Pluton

Ken Tapping, le 27 mars 2014

Dans le ciel cette semaine…

  • Jupiter brille haut au sud depuis la tombée de la nuit jusque vers 3 h 30.
  • Mars et Saturne se lèvent vers 22 h et minuit, respectivement.
  • Vénus apparaît aux alentours de 6 h et disparaît aux premières lueurs.

Imaginez un monde de ténèbres et de glace, où rien n’a changé depuis des milliards d’années. Vu de ce monde, le Soleil n’est qu’une étoile très brillante. Par temps dégagé, le ciel y est plus pur et plus sombre que n’importe quelle nuit sur Terre. L’atmosphère raréfiée se compose de gaz comme le monoxyde de carbone, le méthane et l’azote. Parfois, une légère neige composée d’azote et de méthane se dépose sur le sol rocheux recouvert de méthane gelé et parsemé de plaques rougeâtres d’éthane et d’autres hydrocarbures. Ici, par 230°C, tout est de glace. Il est difficile d’imaginer un milieu plus hostile à la vie telle que nous la connaissons sur Terre. Ce monde portant le nom du dieu romain des enfers, Pluton, compte au moins cinq satellites : Charon, Nix, Hydra, Kerbéros et Styx, aux noms inspirés de la mythologie grecque et associés à Hadès, le dieu grec des enfers.

En 1840, des scientifiques mettent à profit la loi de la gravité énoncée par Newton pour analyser les déplacements des planètes du système solaire. Ils constatent alors des disparités entre les positions prévues et celles observées. La thèse voulant que ces anomalies soient attribuables à des corps inconnus qui perturbent les orbites des planètes connues voit alors le jour.

C’est en analysant les perturbations orbitales d’Uranus, septième planète à partir du Soleil, qu’ils supputent l’existence d’une huitième planète, Neptune, découverte en 1846. Les anomalies de ses mouvements amènent les astronomes à penser qu’un autre corps en orbite encore plus éloigné du Soleil est à l’œuvre : la planète X.

La quête de la planète X commence en 1906. On ne découvre rien. En 1929, on confie la cartographie de certains secteurs du ciel à Clyde Tombaugh, qui découvre la planète en 1930. Le nom de la nouvelle planète, Pluton, a été proposé par une écolière d’Oxford, en Angleterre. Elle était la petite-fille d’un professeur de l’université d’Oxford, ce qui a aidé sa suggestion à faire son chemin dans le milieu astronomique.

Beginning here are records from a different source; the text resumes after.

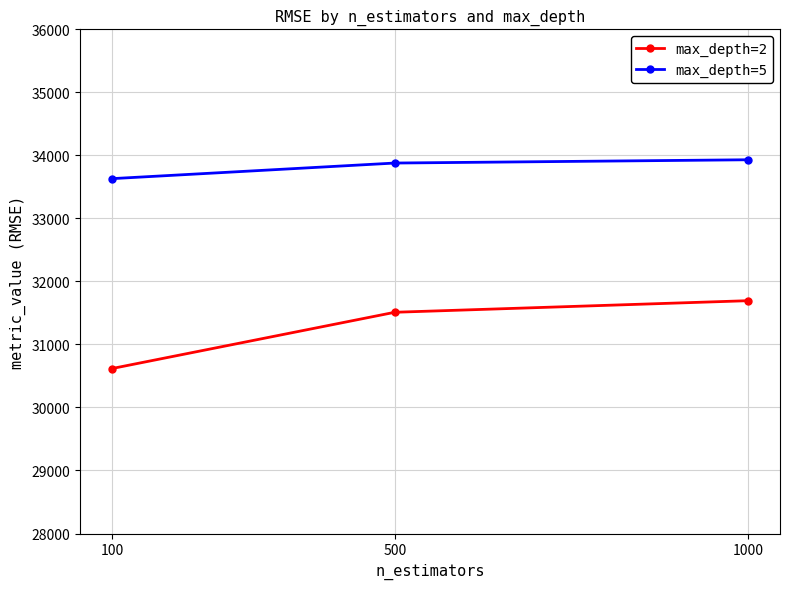

Rank the series by their maximum value, from highest to lowest.

max_depth=5, max_depth=2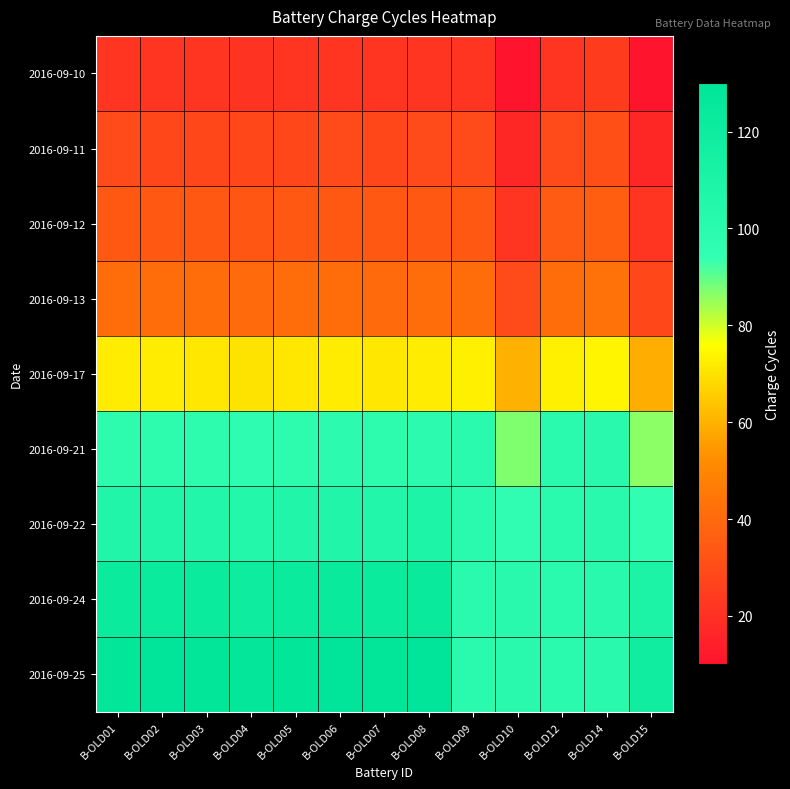

Which label corresponds to the largest value in the chart?

B-OLD02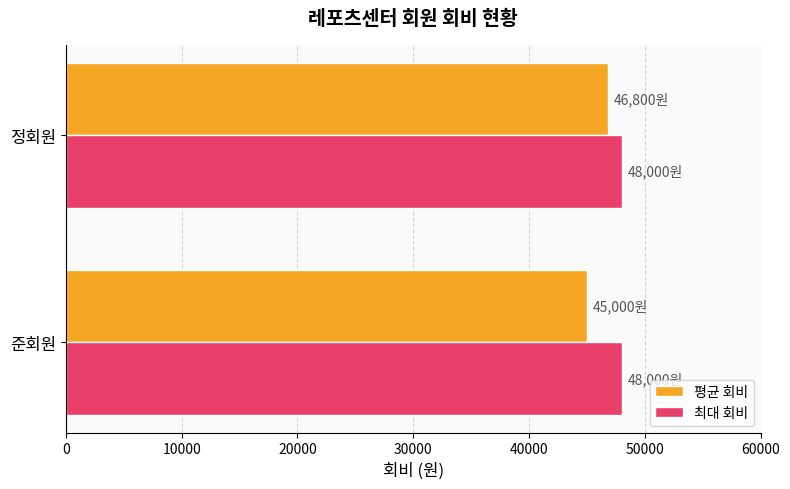

What is the lowest value of the 최대 회비 series?

48000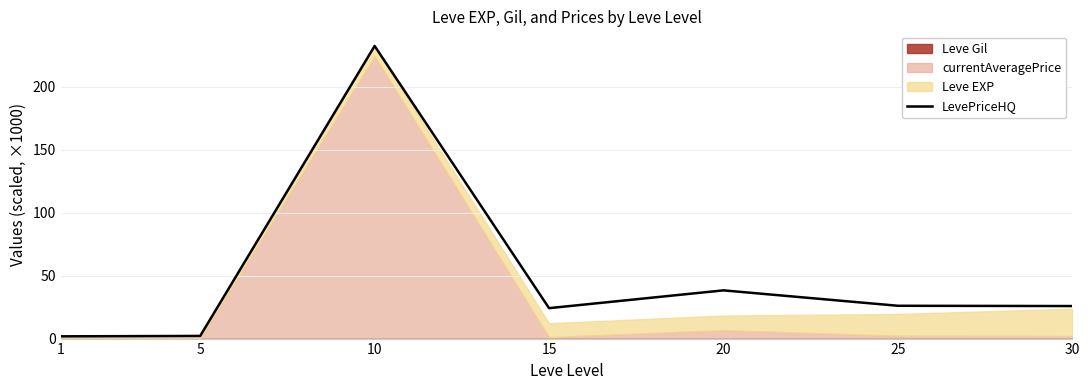

How many points are lower than both their immediate neighbors (excluding endpoints)?

1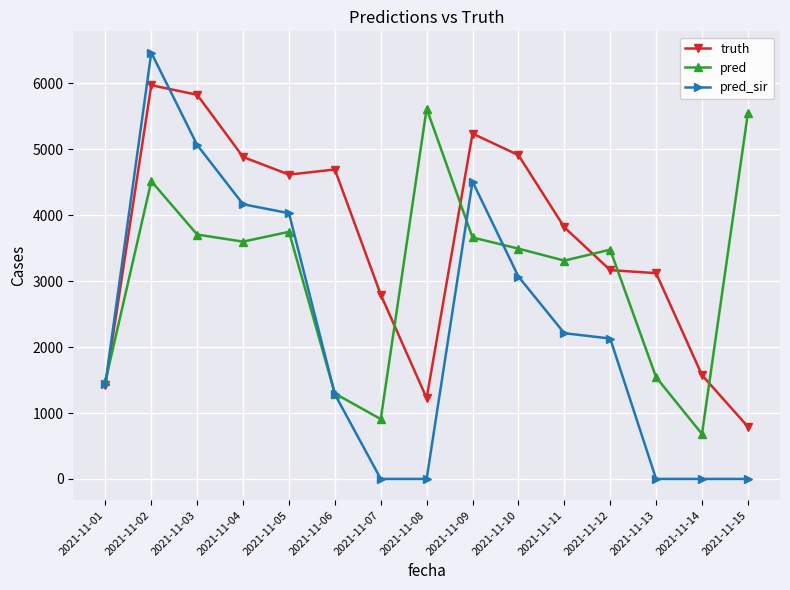

Which category has the highest value in the pred_sir series?

2021-11-02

Pluton devenait ainsi la planète la plus éloignée du système solaire. Peu de temps après sa découverte toutefois, on constate des irrégularités dans ses mouvements. Tout d’abord, son orbite ne suit pas le modèle des autres planètes. Les huit planètes connues tournent autour du Soleil sur des orbites concentriques légèrement elliptiques, qui ne se croisent jamais. Mars par exemple, la quatrième planète, conserve son rang en tout temps. Pluton, elle, croise l’orbite de Neptune, et s’insère entre elle et le Soleil. Son orbite est de plus beaucoup plus inclinée que celle des autres planètes. On commence alors à remettre en question le statut de planète de Pluton.

Selon les calculs qui ont mené à sa découverte, Pluton devait avoir une masse proche de celle de la Terre. Pourtant, tous les calculs indiquent un objet beaucoup moins massif. En 1931, on a établi qu’elle avait une masse proche de celle de la Terre, puis les calculs subséquents ont révélé des masses de plus en plus faibles. La dernière évaluation équivaut à moins d’un quart de pour cent de la masse terrestre. Les perturbations qui nous ont mis sur la piste de Pluton sont donc inconciliables avec sa taille! La quête de la véritable planète X a donc repris de plus belle, mais en vain. Les mathématiciens ont alors indiqué que les calculs sur les perturbations du champ gravitationnel de Neptune avaient été mal interprétés et qu’il ne fallait pas chercher une planète X pour expliquer les anomalies. Clyde Tombaugh avait simplement découvert Pluton parce qu’il s’adonnait à scruter le bon coin du ciel.

Ken Tapping est astronome à l'Observatoire de radio-astrophysique du Conseil national de recherches du Canada, à Penticton (C.-B.) V2A 6J9.